Development Setup
This guide walks you through setting up a local development environment for working on the Memori codebase. Follow these steps to clone the repository, install dependencies, and run the test suite.
Want a zero-setup option? The Memori Cloud at app.memorilabs.ai.
Prerequisites
Before you begin, make sure you have the following installed on your system:
- Python 3.10 or higher — Memori requires Python 3.10+. Check your version with
python --version. - git — For cloning the repository and managing branches.
- pip — Python's package manager (usually included with Python).
Clone the Repository
Start by forking the repository on GitHub, then clone your fork locally:
git clone https://github.com/YOUR_USERNAME/Memori.git
cd Memori
If you plan to submit a pull request, make sure to keep your fork synced with the upstream repository:
git remote add upstream https://github.com/MemoriLabs/Memori.git
git fetch upstream
Install Dependencies
It is recommended to use a virtual environment to avoid conflicts with other Python projects:
python -m venv .venv
source .venv/bin/activate # macOS/Linux
# .venv\Scripts\activate # Windows
Once your virtual environment is active, install Memori with development dependencies:
pip install -e ".[dev]"
This installs Memori in editable mode (-e) so that changes you make to the source code are immediately reflected without reinstalling.

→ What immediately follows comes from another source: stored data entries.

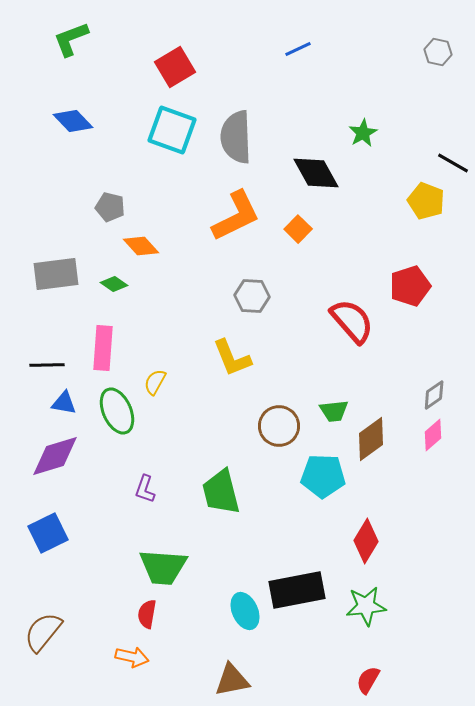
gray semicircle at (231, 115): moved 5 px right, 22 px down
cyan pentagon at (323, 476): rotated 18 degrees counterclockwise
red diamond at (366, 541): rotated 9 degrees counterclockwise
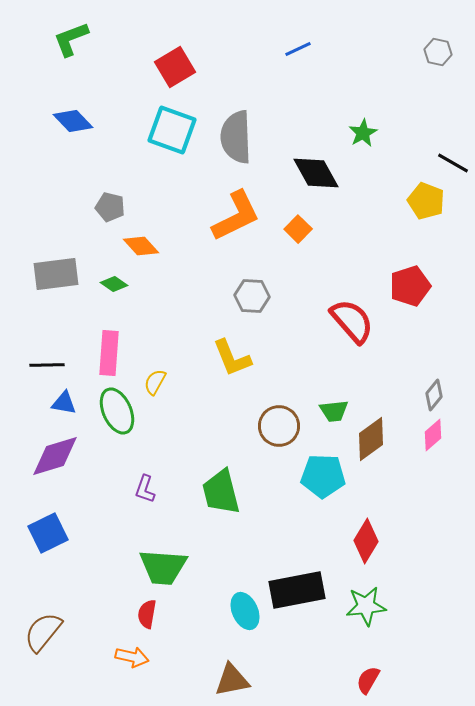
pink rectangle at (103, 348): moved 6 px right, 5 px down
gray diamond at (434, 395): rotated 16 degrees counterclockwise
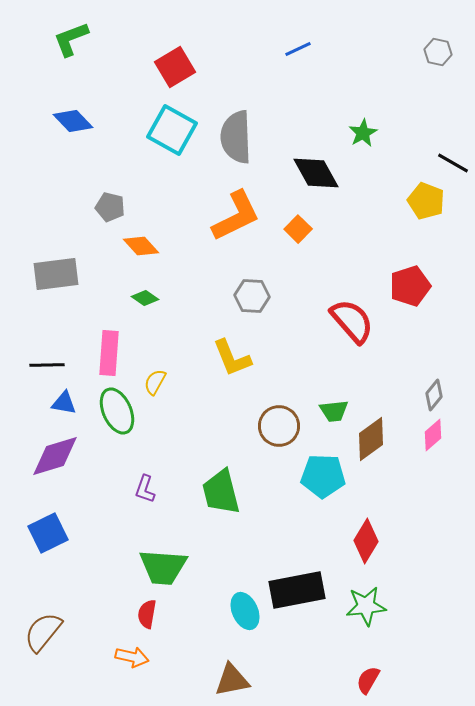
cyan square at (172, 130): rotated 9 degrees clockwise
green diamond at (114, 284): moved 31 px right, 14 px down
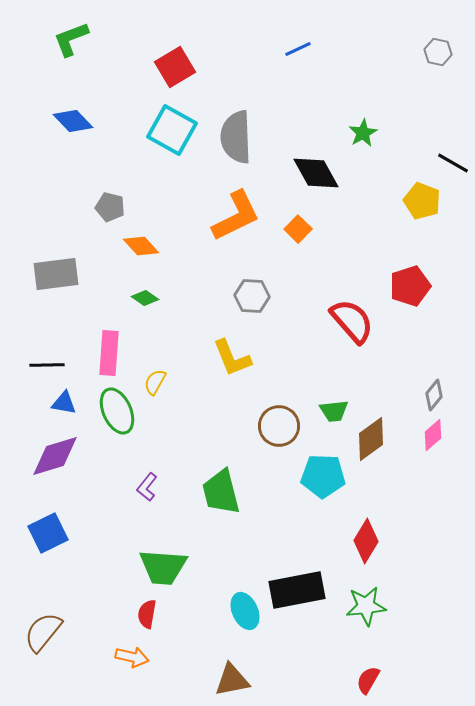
yellow pentagon at (426, 201): moved 4 px left
purple L-shape at (145, 489): moved 2 px right, 2 px up; rotated 20 degrees clockwise
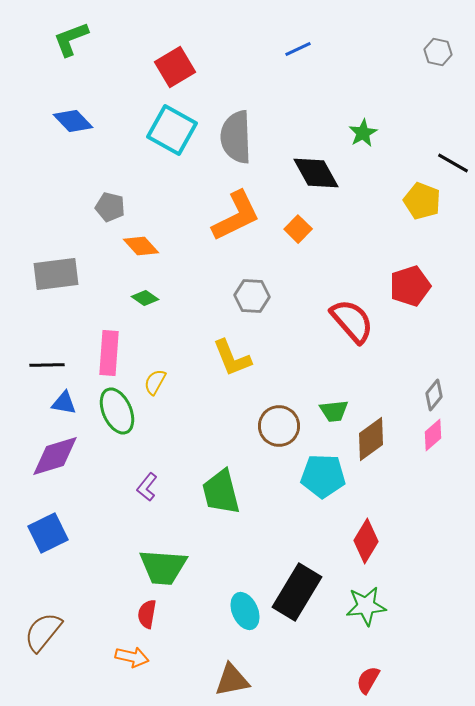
black rectangle at (297, 590): moved 2 px down; rotated 48 degrees counterclockwise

The [dev] extra includes testing and linting tools.
If the project uses a requirements-dev.txt file instead, install with:
pip install -e .
pip install -r requirements-dev.txt
Running Tests
Memori uses pytest for its test suite. Run all tests from the project root:
pytest
To run tests with verbose output:
pytest -v
To run a specific test file or test function:
# Run all tests in a specific file
pytest tests/test_openai.py
# Run a specific test function
pytest tests/test_openai.py::test_sync_completion
To run tests with coverage reporting:
pytest --cov=memori --cov-report=term-missing
Local Development Workflow
Here is a typical workflow for making changes to Memori:
-
Create a branch for your feature or fix:
git checkout -b feat/my-new-feature -
Make your changes — Edit the source code in the
memori/directory. -
Write tests — Add or update tests in the
tests/directory to cover your changes. -
Run the tests to make sure nothing is broken:
pytest -
Check code style — The project uses Ruff for linting and formatting:
# Lint ruff check . # Format ruff format --check . -
Commit your changes with a descriptive message:
git add . git commit -m "feat: add support for Redis storage backend" -
Push to your fork and open a pull request:
git push origin feat/my-new-feature
Project Structure
Here is a high-level overview of the Memori repository structure:
| Directory | Purpose |
|---|---|
memori/ | Core library source code |
tests/ | Test suite (pytest) |
docs/ | Documentation source files |
examples/ | Example scripts and usage demos |
The core integration logic for each LLM provider typically lives in separate modules within the memori/ directory. When adding support for a new provider, look at existing integrations (such as OpenAI or Anthropic) as templates.